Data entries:

————————

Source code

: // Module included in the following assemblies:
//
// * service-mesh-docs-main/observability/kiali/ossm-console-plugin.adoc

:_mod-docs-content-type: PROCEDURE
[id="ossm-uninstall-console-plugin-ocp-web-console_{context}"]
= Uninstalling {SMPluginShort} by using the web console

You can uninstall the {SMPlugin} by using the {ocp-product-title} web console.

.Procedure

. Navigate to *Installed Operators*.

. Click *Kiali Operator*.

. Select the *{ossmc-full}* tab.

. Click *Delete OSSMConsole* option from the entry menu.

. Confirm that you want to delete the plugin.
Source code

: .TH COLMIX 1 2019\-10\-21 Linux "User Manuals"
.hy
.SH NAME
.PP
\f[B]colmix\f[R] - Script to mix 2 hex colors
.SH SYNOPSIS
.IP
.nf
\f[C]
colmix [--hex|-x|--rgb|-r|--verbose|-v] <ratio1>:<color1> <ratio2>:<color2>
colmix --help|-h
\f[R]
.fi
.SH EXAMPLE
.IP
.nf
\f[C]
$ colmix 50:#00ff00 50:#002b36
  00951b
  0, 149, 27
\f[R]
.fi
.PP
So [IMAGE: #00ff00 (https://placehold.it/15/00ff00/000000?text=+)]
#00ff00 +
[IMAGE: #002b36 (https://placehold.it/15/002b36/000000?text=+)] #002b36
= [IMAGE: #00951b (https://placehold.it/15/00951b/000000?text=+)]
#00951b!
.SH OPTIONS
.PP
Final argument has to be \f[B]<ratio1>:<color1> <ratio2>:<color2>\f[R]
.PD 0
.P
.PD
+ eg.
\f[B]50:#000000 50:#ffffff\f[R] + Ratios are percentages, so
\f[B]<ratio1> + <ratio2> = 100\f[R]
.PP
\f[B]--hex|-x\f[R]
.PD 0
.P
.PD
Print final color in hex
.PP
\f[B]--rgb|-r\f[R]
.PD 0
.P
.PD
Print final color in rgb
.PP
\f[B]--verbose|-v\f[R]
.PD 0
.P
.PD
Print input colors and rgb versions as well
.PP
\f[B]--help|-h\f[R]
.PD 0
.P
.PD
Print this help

————————

PROBLEM DESCRIPTION: Transcribe, exactly and completely, all of the entries.

SOLUTION BELOW:
Source code

: // Module included in the following assemblies:
//
// * service-mesh-docs-main/observability/kiali/ossm-console-plugin.adoc

:_mod-docs-content-type: PROCEDURE
[id="ossm-uninstall-console-plugin-ocp-web-console_{context}"]
= Uninstalling {SMPluginShort} by using the web console

You can uninstall the {SMPlugin} by using the {ocp-product-title} web console.

.Procedure

. Navigate to *Installed Operators*.

. Click *Kiali Operator*.

. Select the *{ossmc-full}* tab.

. Click *Delete OSSMConsole* option from the entry menu.

. Confirm that you want to delete the plugin.
Source code

: .TH COLMIX 1 2019\-10\-21 Linux "User Manuals"
.hy
.SH NAME
.PP
\f[B]colmix\f[R] - Script to mix 2 hex colors
.SH SYNOPSIS
.IP
.nf
\f[C]
colmix [--hex|-x|--rgb|-r|--verbose|-v] <ratio1>:<color1> <ratio2>:<color2>
colmix --help|-h
\f[R]
.fi
.SH EXAMPLE
.IP
.nf
\f[C]
$ colmix 50:#00ff00 50:#002b36
  00951b
  0, 149, 27
\f[R]
.fi
.PP
So [IMAGE: #00ff00 (https://placehold.it/15/00ff00/000000?text=+)]
#00ff00 +
[IMAGE: #002b36 (https://placehold.it/15/002b36/000000?text=+)] #002b36
= [IMAGE: #00951b (https://placehold.it/15/00951b/000000?text=+)]
#00951b!
.SH OPTIONS
.PP
Final argument has to be \f[B]<ratio1>:<color1> <ratio2>:<color2>\f[R]
.PD 0
.P
.PD
+ eg.
\f[B]50:#000000 50:#ffffff\f[R] + Ratios are percentages, so
\f[B]<ratio1> + <ratio2> = 100\f[R]
.PP
\f[B]--hex|-x\f[R]
.PD 0
.P
.PD
Print final color in hex
.PP
\f[B]--rgb|-r\f[R]
.PD 0
.P
.PD
Print final color in rgb
.PP
\f[B]--verbose|-v\f[R]
.PD 0
.P
.PD
Print input colors and rgb versions as well
.PP
\f[B]--help|-h\f[R]
.PD 0
.P
.PD
Print this help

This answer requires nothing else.